**Task statement**
Reprint every line of the data, keeping each character intact.

**Data for analysis**
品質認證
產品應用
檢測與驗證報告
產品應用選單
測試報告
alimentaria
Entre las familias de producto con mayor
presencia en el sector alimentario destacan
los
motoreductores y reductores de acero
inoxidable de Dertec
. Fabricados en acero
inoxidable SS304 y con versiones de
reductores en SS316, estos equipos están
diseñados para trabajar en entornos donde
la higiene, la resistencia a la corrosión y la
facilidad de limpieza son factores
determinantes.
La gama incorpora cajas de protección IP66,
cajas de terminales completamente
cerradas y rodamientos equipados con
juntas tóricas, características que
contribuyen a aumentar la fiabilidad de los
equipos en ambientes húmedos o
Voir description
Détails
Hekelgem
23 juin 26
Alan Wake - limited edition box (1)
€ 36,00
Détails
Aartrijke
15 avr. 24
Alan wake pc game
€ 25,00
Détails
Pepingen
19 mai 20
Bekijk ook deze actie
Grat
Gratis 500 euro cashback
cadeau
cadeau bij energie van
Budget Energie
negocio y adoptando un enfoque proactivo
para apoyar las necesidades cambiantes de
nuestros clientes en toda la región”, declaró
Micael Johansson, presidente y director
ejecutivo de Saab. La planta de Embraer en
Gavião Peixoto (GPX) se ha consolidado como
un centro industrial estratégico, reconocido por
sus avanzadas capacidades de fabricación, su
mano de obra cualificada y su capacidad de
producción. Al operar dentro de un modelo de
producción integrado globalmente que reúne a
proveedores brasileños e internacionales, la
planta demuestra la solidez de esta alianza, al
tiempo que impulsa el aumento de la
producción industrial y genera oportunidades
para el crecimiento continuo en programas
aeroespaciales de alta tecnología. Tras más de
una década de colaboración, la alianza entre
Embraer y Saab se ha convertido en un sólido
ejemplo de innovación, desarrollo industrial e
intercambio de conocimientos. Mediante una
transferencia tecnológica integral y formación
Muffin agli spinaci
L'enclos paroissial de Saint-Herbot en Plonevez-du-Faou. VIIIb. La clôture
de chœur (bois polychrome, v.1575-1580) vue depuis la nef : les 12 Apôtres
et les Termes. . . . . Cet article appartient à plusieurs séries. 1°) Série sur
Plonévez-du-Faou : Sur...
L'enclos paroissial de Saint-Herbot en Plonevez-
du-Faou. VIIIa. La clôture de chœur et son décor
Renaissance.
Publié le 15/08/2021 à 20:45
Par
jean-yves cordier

**Written response**
品質認證
產品應用
檢測與驗證報告
產品應用選單
測試報告
alimentaria
Entre las familias de producto con mayor
presencia en el sector alimentario destacan
los
motoreductores y reductores de acero
inoxidable de Dertec
. Fabricados en acero
inoxidable SS304 y con versiones de
reductores en SS316, estos equipos están
diseñados para trabajar en entornos donde
la higiene, la resistencia a la corrosión y la
facilidad de limpieza son factores
determinantes.
La gama incorpora cajas de protección IP66,
cajas de terminales completamente
cerradas y rodamientos equipados con
juntas tóricas, características que
contribuyen a aumentar la fiabilidad de los
equipos en ambientes húmedos o
Voir description
Détails
Hekelgem
23 juin 26
Alan Wake - limited edition box (1)
€ 36,00
Détails
Aartrijke
15 avr. 24
Alan wake pc game
€ 25,00
Détails
Pepingen
19 mai 20
Bekijk ook deze actie
Grat
Gratis 500 euro cashback
cadeau
cadeau bij energie van
Budget Energie
negocio y adoptando un enfoque proactivo
para apoyar las necesidades cambiantes de
nuestros clientes en toda la región”, declaró
Micael Johansson, presidente y director
ejecutivo de Saab. La planta de Embraer en
Gavião Peixoto (GPX) se ha consolidado como
un centro industrial estratégico, reconocido por
sus avanzadas capacidades de fabricación, su
mano de obra cualificada y su capacidad de
producción. Al operar dentro de un modelo de
producción integrado globalmente que reúne a
proveedores brasileños e internacionales, la
planta demuestra la solidez de esta alianza, al
tiempo que impulsa el aumento de la
producción industrial y genera oportunidades
para el crecimiento continuo en programas
aeroespaciales de alta tecnología. Tras más de
una década de colaboración, la alianza entre
Embraer y Saab se ha convertido en un sólido
ejemplo de innovación, desarrollo industrial e
intercambio de conocimientos. Mediante una
transferencia tecnológica integral y formación
Muffin agli spinaci
L'enclos paroissial de Saint-Herbot en Plonevez-du-Faou. VIIIb. La clôture
de chœur (bois polychrome, v.1575-1580) vue depuis la nef : les 12 Apôtres
et les Termes. . . . . Cet article appartient à plusieurs séries. 1°) Série sur
Plonévez-du-Faou : Sur...
L'enclos paroissial de Saint-Herbot en Plonevez-
du-Faou. VIIIa. La clôture de chœur et son décor
Renaissance.
Publié le 15/08/2021 à 20:45
Par
jean-yves cordier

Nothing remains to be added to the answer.